Fig. 3. TR activates Mtfp1 transcription though putative TRE when T3 is present. (a) Schematic diagrams of the Mtfp1 promoter construct containing wild type TRE (Mtfp1 TRE) or a mutant TRE (Mtfp1 mTRE). The TRE sequences are shown in capital letters with the mutated position in red. (b) The promoter with wild type Mtfp1 TRE but not mTRE is activated by T3 in the presence of T3 when TR and RXR were expressed in Xenopus laevis oocytes.
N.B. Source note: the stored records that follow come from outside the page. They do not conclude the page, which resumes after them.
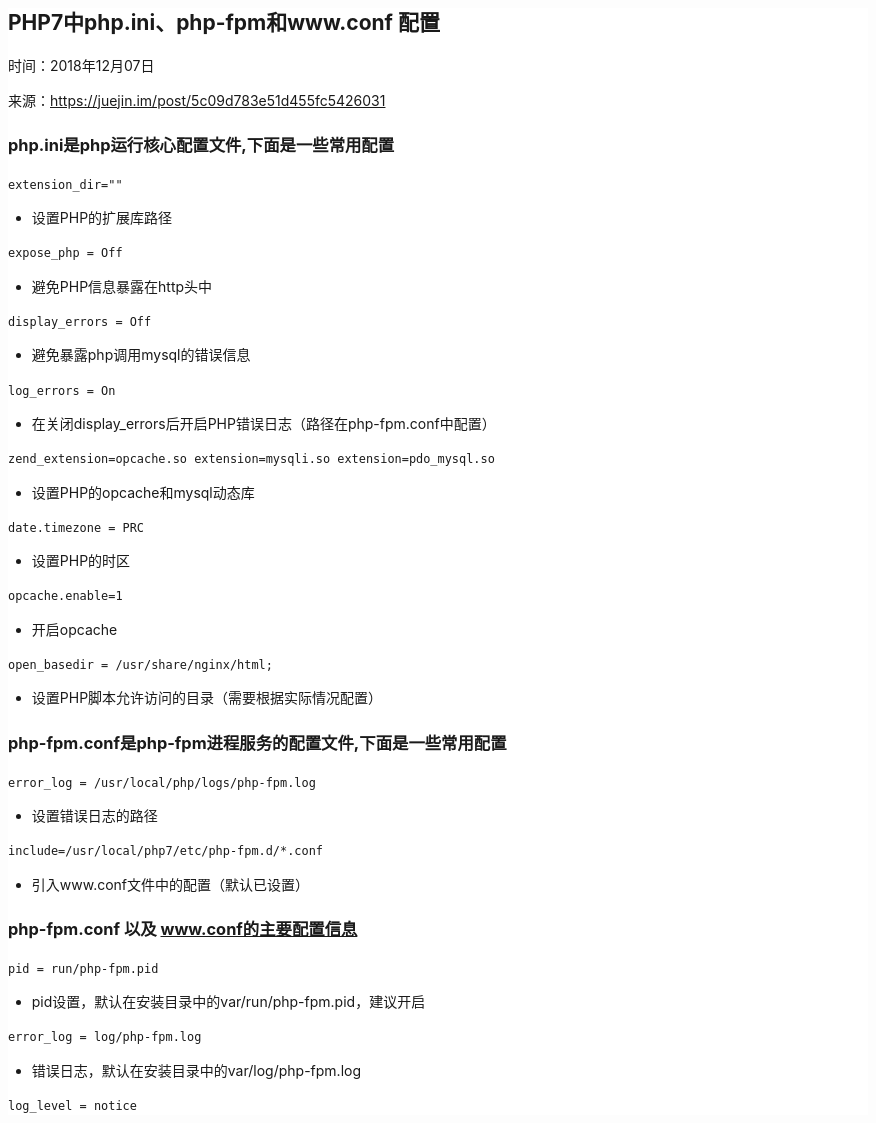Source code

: ## PHP7中php.ini、php-fpm和www.conf 配置

时间：2018年12月07日

来源：<https://juejin.im/post/5c09d783e51d455fc5426031>


### php.ini是php运行核心配置文件,下面是一些常用配置
`extension_dir=""`

* 设置PHP的扩展库路径

`expose_php = Off`

* 避免PHP信息暴露在http头中

`display_errors = Off`

* 避免暴露php调用mysql的错误信息

`log_errors = On`

* 在关闭display_errors后开启PHP错误日志（路径在php-fpm.conf中配置）

`zend_extension=opcache.so extension=mysqli.so extension=pdo_mysql.so`

* 设置PHP的opcache和mysql动态库

`date.timezone = PRC`

* 设置PHP的时区

`opcache.enable=1`

* 开启opcache

`open_basedir = /usr/share/nginx/html;`

* 设置PHP脚本允许访问的目录（需要根据实际情况配置）


### php-fpm.conf是php-fpm进程服务的配置文件,下面是一些常用配置
`error_log = /usr/local/php/logs/php-fpm.log`

* 设置错误日志的路径

`include=/usr/local/php7/etc/php-fpm.d/*.conf`

* 引入www.conf文件中的配置（默认已设置）


### php-fpm.conf 以及 www.conf的主要配置信息
`pid = run/php-fpm.pid`

* pid设置，默认在安装目录中的var/run/php-fpm.pid，建议开启

`error_log = log/php-fpm.log`

* 错误日志，默认在安装目录中的var/log/php-fpm.log

`log_level = notice`
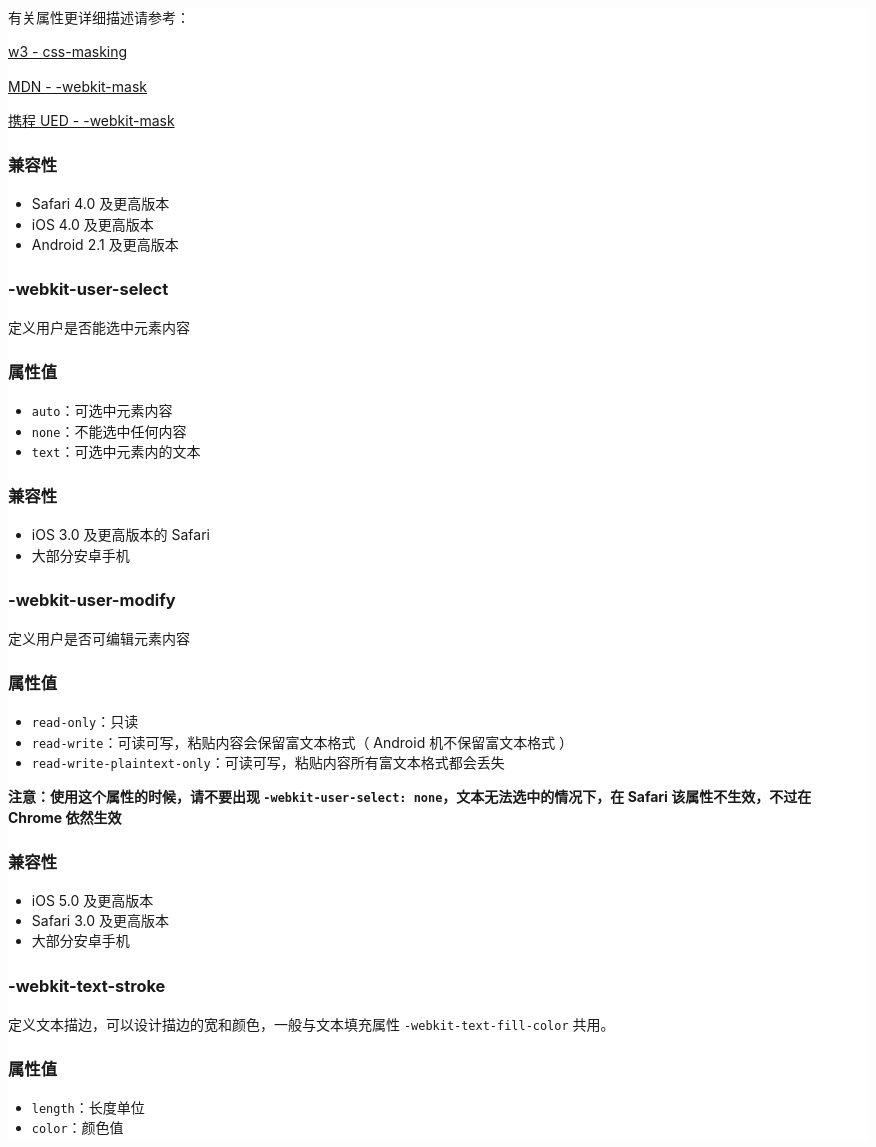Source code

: 有关属性更详细描述请参考：

[w3 - css-masking](http://www.w3.org/TR/css-masking/)

[MDN - -webkit-mask](https://developer.mozilla.org/en-US/docs/Web/CSS/-webkit-mask)

[携程 UED - -webkit-mask](http://ued.ctrip.com/webkitcss/)

### 兼容性

- Safari 4.0 及更高版本
- iOS 4.0 及更高版本
- Android 2.1 及更高版本

### -webkit-user-select

定义用户是否能选中元素内容

### 属性值

- `auto`：可选中元素内容
- `none`：不能选中任何内容
- `text`：可选中元素内的文本

### 兼容性

- iOS 3.0 及更高版本的 Safari
- 大部分安卓手机

### -webkit-user-modify

定义用户是否可编辑元素内容

### 属性值

- `read-only`：只读
- `read-write`：可读可写，粘贴内容会保留富文本格式（ Android 机不保留富文本格式 ）
- `read-write-plaintext-only`：可读可写，粘贴内容所有富文本格式都会丢失

**注意：使用这个属性的时候，请不要出现 `-webkit-user-select: none`，文本无法选中的情况下，在 Safari 该属性不生效，不过在 Chrome 依然生效**

### 兼容性

- iOS 5.0 及更高版本
- Safari 3.0 及更高版本
- 大部分安卓手机

### -webkit-text-stroke

定义文本描边，可以设计描边的宽和颜色，一般与文本填充属性 `-webkit-text-fill-color` 共用。

### 属性值

- `length`：长度单位
- `color`：颜色值
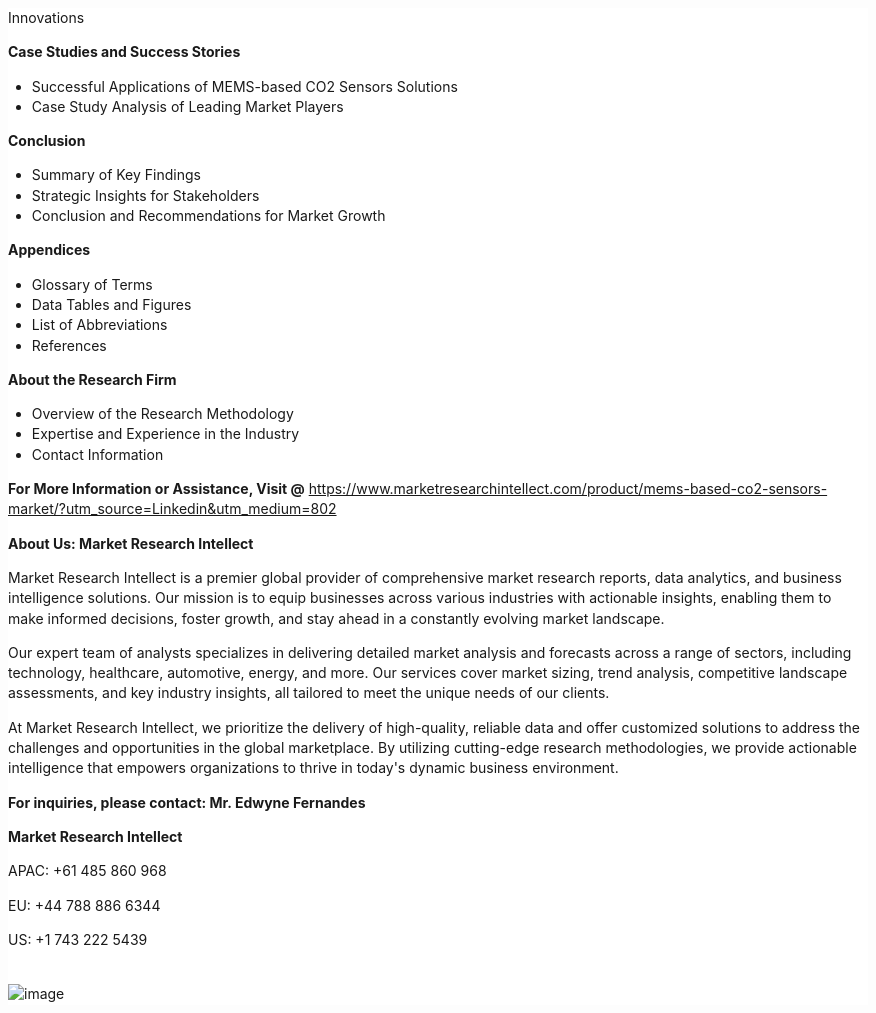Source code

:Innovations</li></ul><p><strong>Case Studies and Success Stories</strong></p><ul><li>Successful Applications of MEMS-based CO2 Sensors Solutions</li><li>Case Study Analysis of Leading Market Players</li></ul><p><strong>Conclusion</strong></p><ul><li>Summary of Key Findings</li><li>Strategic Insights for Stakeholders</li><li>Conclusion and Recommendations for Market Growth</li></ul><p><strong>Appendices</strong></p><ul><li>Glossary of Terms</li><li>Data Tables and Figures</li><li>List of Abbreviations</li><li>References</li></ul><p><strong>About the Research Firm</strong></p><ul><li>Overview of the Research Methodology</li><li>Expertise and Experience in the Industry</li><li>Contact Information</li></ul></div><div class="article-main__content" data-test-id="publishing-text-block"><p><span class="font-[700]"><strong>For More Information or Assistance, Visit @</strong>&nbsp;<a href="https://www.marketresearchintellect.com/product/mems-based-co2-sensors-market/?utm_source=Linkedin&utm_medium=802">https://www.marketresearchintellect.com/product/mems-based-co2-sensors-market/?utm_source=Linkedin&utm_medium=802</a></span></p><p><strong>About Us: Market Research Intellect</strong></p><p>Market Research Intellect is a premier global provider of comprehensive market research reports, data analytics, and business intelligence solutions. Our mission is to equip businesses across various industries with actionable insights, enabling them to make informed decisions, foster growth, and stay ahead in a constantly evolving market landscape.</p><p>Our expert team of analysts specializes in delivering detailed market analysis and forecasts across a range of sectors, including technology, healthcare, automotive, energy, and more. Our services cover market sizing, trend analysis, competitive landscape assessments, and key industry insights, all tailored to meet the unique needs of our clients.</p><p>At Market Research Intellect, we prioritize the delivery of high-quality, reliable data and offer customized solutions to address the challenges and opportunities in the global marketplace. By utilizing cutting-edge research methodologies, we provide actionable intelligence that empowers organizations to thrive in today's dynamic business environment.</p><p><strong>For inquiries, please contact: Mr. Edwyne Fernandes</strong></p><p><strong>Market Research Intellect</strong></p><p>APAC: +61 485 860 968</p><p>EU: +44 788 886 6344</p><p>US: +1 743 222 5439</p></div><div class="article-main__content" data-test-id="publishing-text-block">&nbsp;</div>
![image](https://github.com/user-attachments/assets/e11ffa92-6997-4ae9-80e5-dcb012b13c00)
The oocytes were injected as indicated and harvested for luciferase assay (n = 3). The data are shown mean ± S.E.M. (***P ≤ 0.005; n.s. not significant).
Fig. 4. The TRE in the first intron of Mtfp1 gene is bound by TR in the intestine of premetamorphic tadpoles treated with T3, accompanied by increased RNA polymerase II recruitment and histone H3K79 methylation. ChIP assay were done on the intestine of stage 54 tadpoles with or without treatment with T3 with the antibody against the antigen indicated on each panel or control IgG (n = 3). (a) TR binds the Mtfp1 TRE region in the intestine and T3 treatment increases this binding. (b) Di-methylation of histone H3K79, a transcription activation histone mark, is increased in the TRE region by T3 treatment. (c) The level of RNA polymerase II recruitment at TRE region of Mtfp1 is increased after T3 treatment. (d) The negative control IgG ChIP yields only background signals. The data are shown in mean ± S.E.M. (***P ≤ 0.005. n.s. not significant).
Fig. 5. TR binding to the TRE region peaks in the intestine at the climax of metamorphosis, accompanied by peak levels of RNA polymerase II and H3K79 methylation during natural metamorphosis. ChIP assay were done on tadpole intestine at different stages with the antibody against the antigen indicated on each panel or control IgG (n = 3). (a) TR binding to Mtfp1 TRE increases at metamorphic climax (stage 60 and 62) before dropping to a lower level by the end of metamorphosis. (b)/(c) The changes in the levels of dimethylated H3K79 (b) and RNA polymerase II (c) at the TRE region parallel that in TR binding. (d) The negative control IgG ChIP yields only background signals throughout metamorphosis. The data are shown in mean ± S.E.M. (***P ≤ 0.005. n.s. not significant).